- EXERCISE MATERIALS:
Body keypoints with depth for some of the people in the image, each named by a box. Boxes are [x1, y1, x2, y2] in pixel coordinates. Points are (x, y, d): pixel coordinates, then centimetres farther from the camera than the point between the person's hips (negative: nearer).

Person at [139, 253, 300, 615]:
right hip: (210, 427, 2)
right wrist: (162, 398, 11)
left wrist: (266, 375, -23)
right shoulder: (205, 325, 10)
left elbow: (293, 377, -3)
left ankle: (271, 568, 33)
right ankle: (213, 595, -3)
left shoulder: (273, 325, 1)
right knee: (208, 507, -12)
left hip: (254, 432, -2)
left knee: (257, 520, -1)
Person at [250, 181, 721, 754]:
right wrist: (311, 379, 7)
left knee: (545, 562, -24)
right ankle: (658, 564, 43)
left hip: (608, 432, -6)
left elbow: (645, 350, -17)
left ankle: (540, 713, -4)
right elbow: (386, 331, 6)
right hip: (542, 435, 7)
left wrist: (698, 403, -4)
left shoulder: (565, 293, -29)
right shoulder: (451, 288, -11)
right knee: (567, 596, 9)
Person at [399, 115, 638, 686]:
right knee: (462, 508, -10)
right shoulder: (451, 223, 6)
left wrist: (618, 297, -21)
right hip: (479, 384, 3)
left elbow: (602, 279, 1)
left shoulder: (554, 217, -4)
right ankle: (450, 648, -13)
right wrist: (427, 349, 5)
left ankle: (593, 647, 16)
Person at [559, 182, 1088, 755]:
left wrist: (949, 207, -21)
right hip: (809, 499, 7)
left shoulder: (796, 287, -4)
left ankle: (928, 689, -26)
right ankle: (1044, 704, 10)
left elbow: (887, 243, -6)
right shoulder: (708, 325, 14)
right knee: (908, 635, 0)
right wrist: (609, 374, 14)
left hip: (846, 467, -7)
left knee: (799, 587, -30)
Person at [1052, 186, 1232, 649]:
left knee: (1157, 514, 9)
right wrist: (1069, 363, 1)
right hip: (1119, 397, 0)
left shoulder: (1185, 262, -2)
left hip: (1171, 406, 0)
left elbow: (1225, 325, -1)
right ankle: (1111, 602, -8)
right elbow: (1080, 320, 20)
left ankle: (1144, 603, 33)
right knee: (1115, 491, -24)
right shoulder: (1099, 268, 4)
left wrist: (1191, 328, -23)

- THE TASK: Beginning with the line in which "right shoulder: (708, 325, 14)" appears, print each remaining line of the listing exactly, the last line included.

- THE COMPLETED TASK:
right shoulder: (708, 325, 14)
right knee: (908, 635, 0)
right wrist: (609, 374, 14)
left hip: (846, 467, -7)
left knee: (799, 587, -30)
Person at [1052, 186, 1232, 649]:
left knee: (1157, 514, 9)
right wrist: (1069, 363, 1)
right hip: (1119, 397, 0)
left shoulder: (1185, 262, -2)
left hip: (1171, 406, 0)
left elbow: (1225, 325, -1)
right ankle: (1111, 602, -8)
right elbow: (1080, 320, 20)
left ankle: (1144, 603, 33)
right knee: (1115, 491, -24)
right shoulder: (1099, 268, 4)
left wrist: (1191, 328, -23)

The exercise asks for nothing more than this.